Designing a LLM with RAG Integrated Pipeline for Legal Domain
Keywords:
RAG, Large Language Model, Vector Database, Legal NLP, BERTScore, Question AnsweringAbstract
The rapid growth of legal data, combined with the inherent complexity of statutes, judicial decisions, and constitutional provisions, makes it increasingly difficult for individuals to understand and navigate legal information without expert assistance. Traditional keyword-based search systems fail to capture the contextual and semantic meaning embedded in legal texts, resulting in incomplete, irrelevant, or misleading retrieval outcomes that hinder access to justice for the general public. This paper presents a Legal Chatbot built on a Retrieval-Augmented Generation (RAG) pipeline that tightly integrates semantic vectorbased retrieval with an LLM-powered response generation module to significantly enhance interpretability, factual accuracy, and overall accessibility of legal information.
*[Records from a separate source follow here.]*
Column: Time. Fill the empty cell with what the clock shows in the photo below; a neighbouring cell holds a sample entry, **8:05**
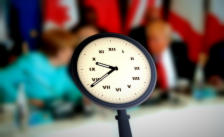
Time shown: **9:39**
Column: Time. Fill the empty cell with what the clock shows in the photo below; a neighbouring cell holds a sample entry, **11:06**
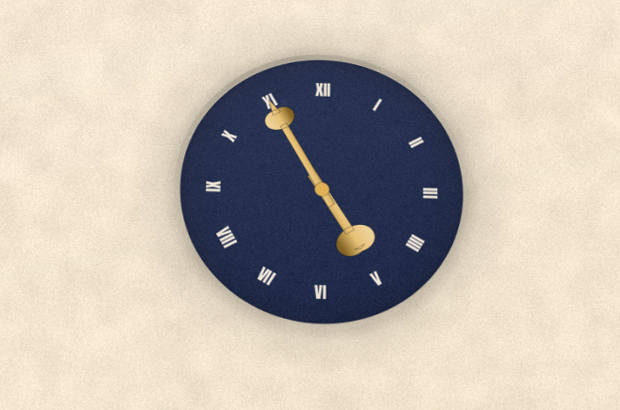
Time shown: **4:55**
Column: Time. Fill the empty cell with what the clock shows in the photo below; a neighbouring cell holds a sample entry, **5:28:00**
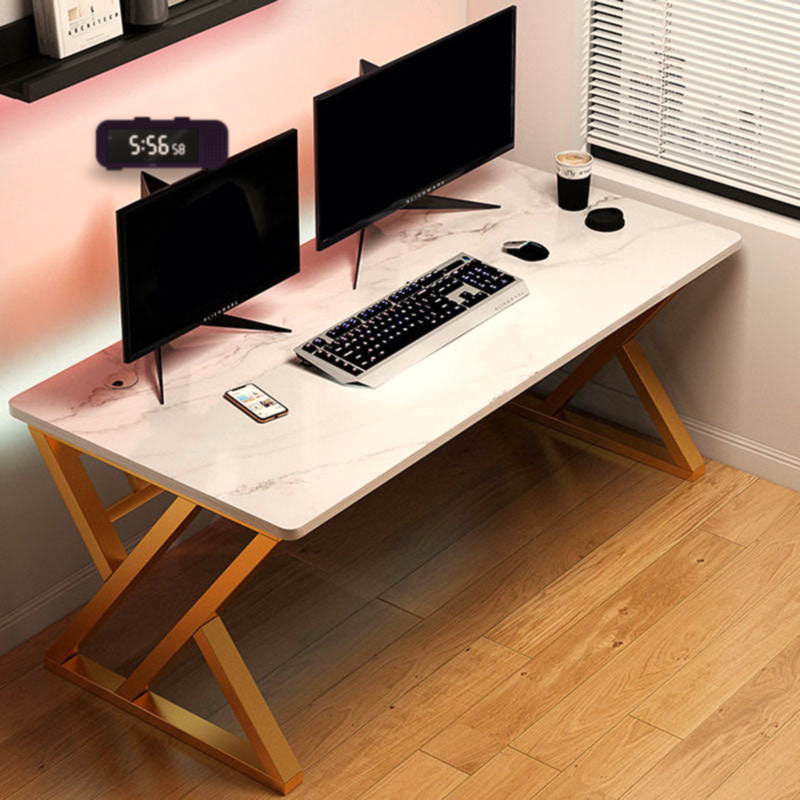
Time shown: **5:56:58**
Legal documents including Indian acts, amendments, and Supreme Court judgments are systematically collected, cleaned, chunked into overlapping segments, and embedded using transformer-based models, then stored in the Pinecone vector database for efficient approximate nearest-neighbour similarity search at inference time. The system retrieves the top-k semantically relevant chunks for any given user query and supplies them as grounded context to a Large Language Model, thereby substantially reducing hallucination and improving response fidelity to authoritative legal sources. A rigorous comparative evaluation of six state-of-the-art embedding models namely MiniLM, MPNet, E5-Mistral, BGE-M3, DistilBERT, and Cohere Embed v3 is conducted across four standard NLG metrics: ROUGE-L, BLEU, METEOR, and BERTScore F1. Experimental results on three real Supreme Court of India case queries confirm that Cohere v3 leads on all generation quality metrics, achieving ROUGE-L of 81.99%, BLEU of 67.43%, METEOR of 74.07%, and BERTScore F1 of 97.17%, while BGE-M3 provides the best retrieval efficiency trade-off with near-instantaneous query latency. These findings demonstrate that combining retrieval-based pipelines with a controlled LLM layer significantly improves the accessibility, accuracy, and interpretability of legal information, and provide actionable guidance for practitioners selecting embedding models based on deployment objectives such as accuracy, latency, or resource efficiency.